(Dataset excerpts)
■ ■ ■

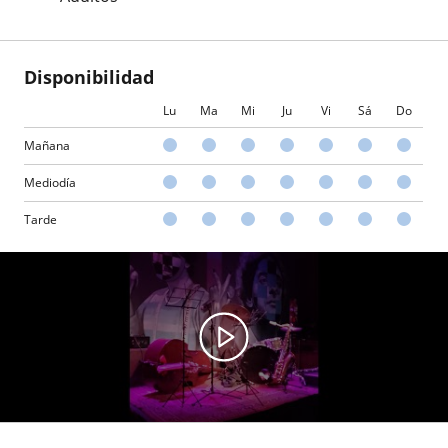
Disponibilidad
Lu
Ma
Mi
Ju
Vi
Sá
Do
Mañana
Mediodía
Tarde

■ ■ ■

Problem requirements:
Your output must match the records word for word, apart from the images, which are left out.

Answer for this exercise:
Disponibilidad
Lu
Ma
Mi
Ju
Vi
Sá
Do
Mañana
Mediodía
Tarde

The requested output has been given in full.